Author(s): Shahab R, Phillips DE, Jones AS

Affiliation(s): Head and Neck Oncology Group, Faculty of Medicine, University of Liverpool, UK.

Publication date & source: 2004-07, J Laryngol Otol., 118(7):500-7.

Publication type: Clinical Trial; Randomized Controlled Trial

Prostaglandins and leukotrienes are implicated in conditions of both the upper and lower airways. In the former they are deranged in nasal polyposis, intrinsic rhinitis and allergic rhinitis while in the latter they are involved in the pathogenesis of asthma. The aim of the present study was to measure mucosal eicosanoid levels in the three types of rhinitis and compare with controls. In addition, the effect of topical steroids on eicosanoid levels in rhinitis was examined. The levels of prostaglandins E(2) (PGE(2)) and D(2) (PGD(2)) and of leukotrienes E(4) (LTE(4)) and B(4) (LTB(4)) were measured in nasal biopsies from the inferior turbinates of patients suffering from perennial rhinitis and a control group. Rhinitis patients were classified into three categories: perennial allergic rhinitis (PAR), non-allergic rhinitis with eosinophilia (NARES) and noneosinophilic non-allergic rhinitis (NENAR) on the basis of symptoms, secretion eosinophilia, nasal resistance and allergy testing. Patients with rhinitis were randomized into two groups. One received fluticasone propionate nasal spray (FPANS) and the other a placebo (PNS) over a period of six weeks prior to the biopsies. One hundred and one patients with PAR, NARES or NENAR were recruited sequentially and the control group consisted of 21 patients with no evidence of rhinitis but with nasal obstruction due to septal deviation. Untreated rhinitics had significantly lower levels of PGE(2), PGD(2) and LTE(4) than non-rhinitic controls.

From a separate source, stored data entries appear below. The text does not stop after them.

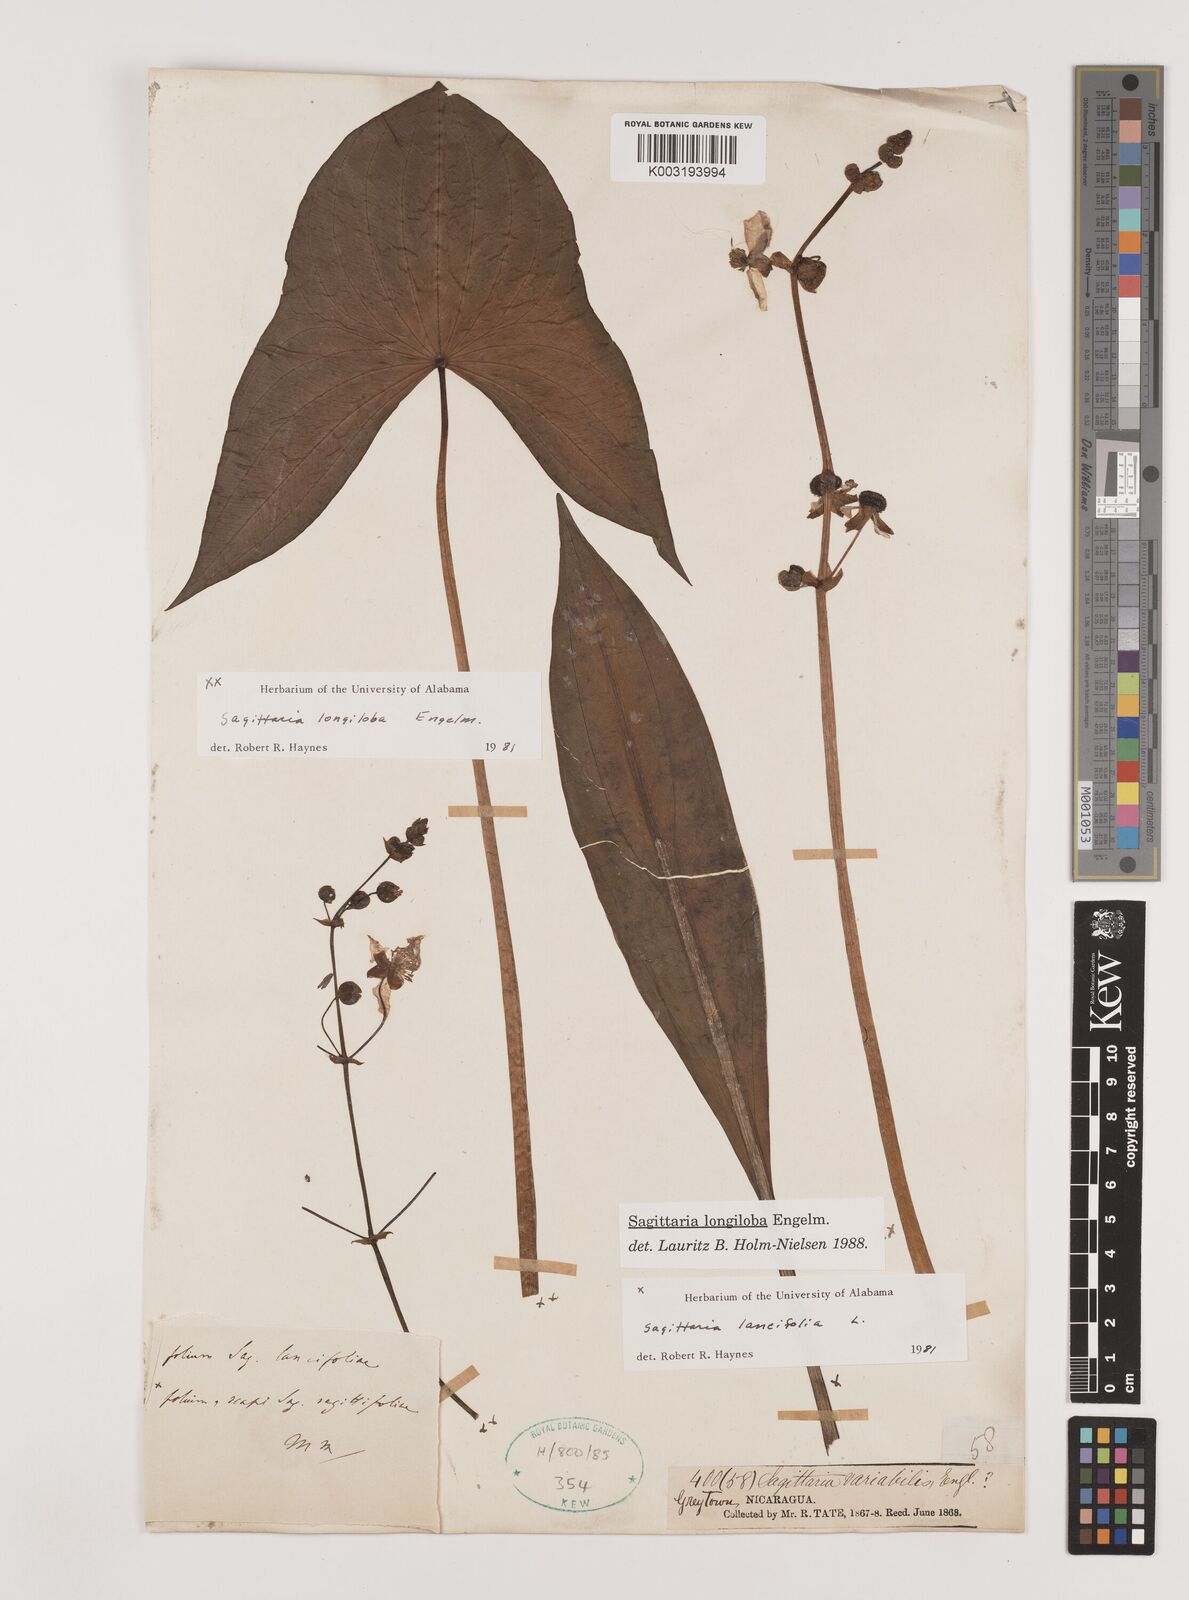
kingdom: Plantae
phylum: Tracheophyta
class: Liliopsida
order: Alismatales
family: Alismataceae
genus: Sagittaria
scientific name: Sagittaria longiloba
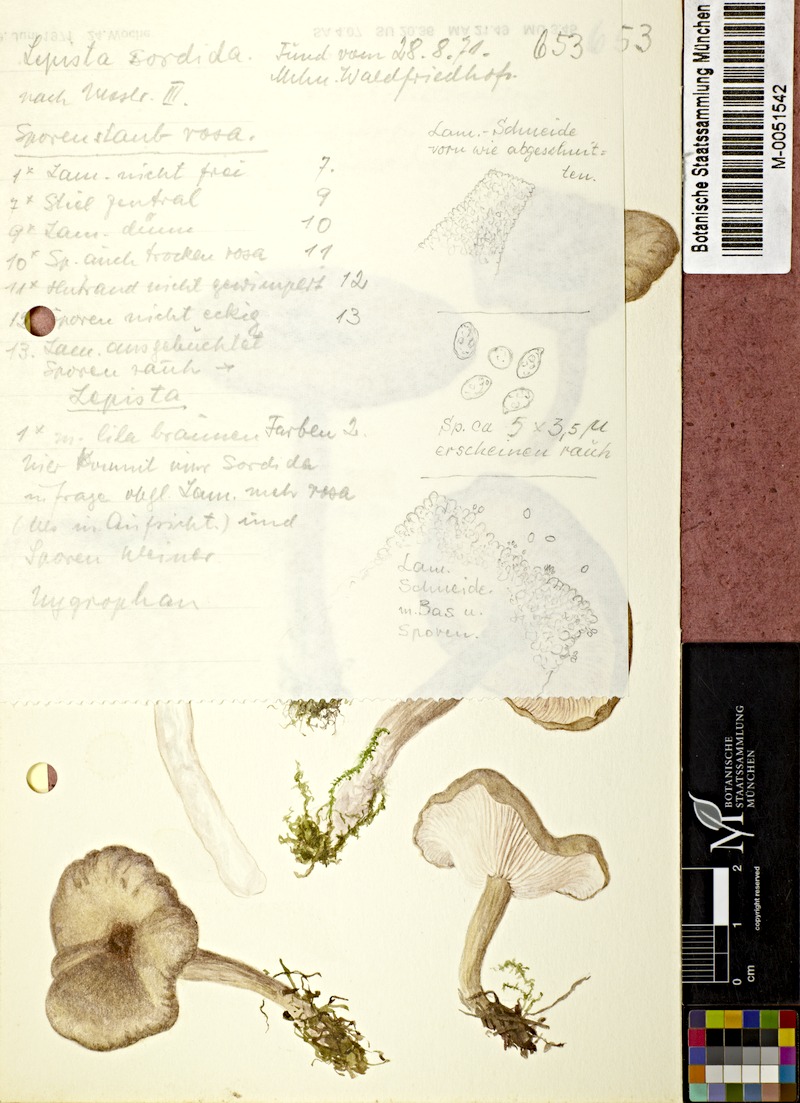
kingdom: Fungi
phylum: Basidiomycota
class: Agaricomycetes
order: Agaricales
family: Tricholomataceae
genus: Lepista
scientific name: Lepista sordida
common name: Sordid blewit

Six-weeks' treatment with FPANS significantly increased the levels of those eicosanoids in patients with PAR and NARES but they were still significantly below normal. Levels of LTB(4) in all three rhinitis groups were not significantly different from controls and treatment with topical steroids had no effect. Their findings are contrary to current thinking that increased levels of eicosanoids, in particular cysteinyl-leukotrienes, play an important role in the pathogenesis of chronic, non-infective upper airway inflammation.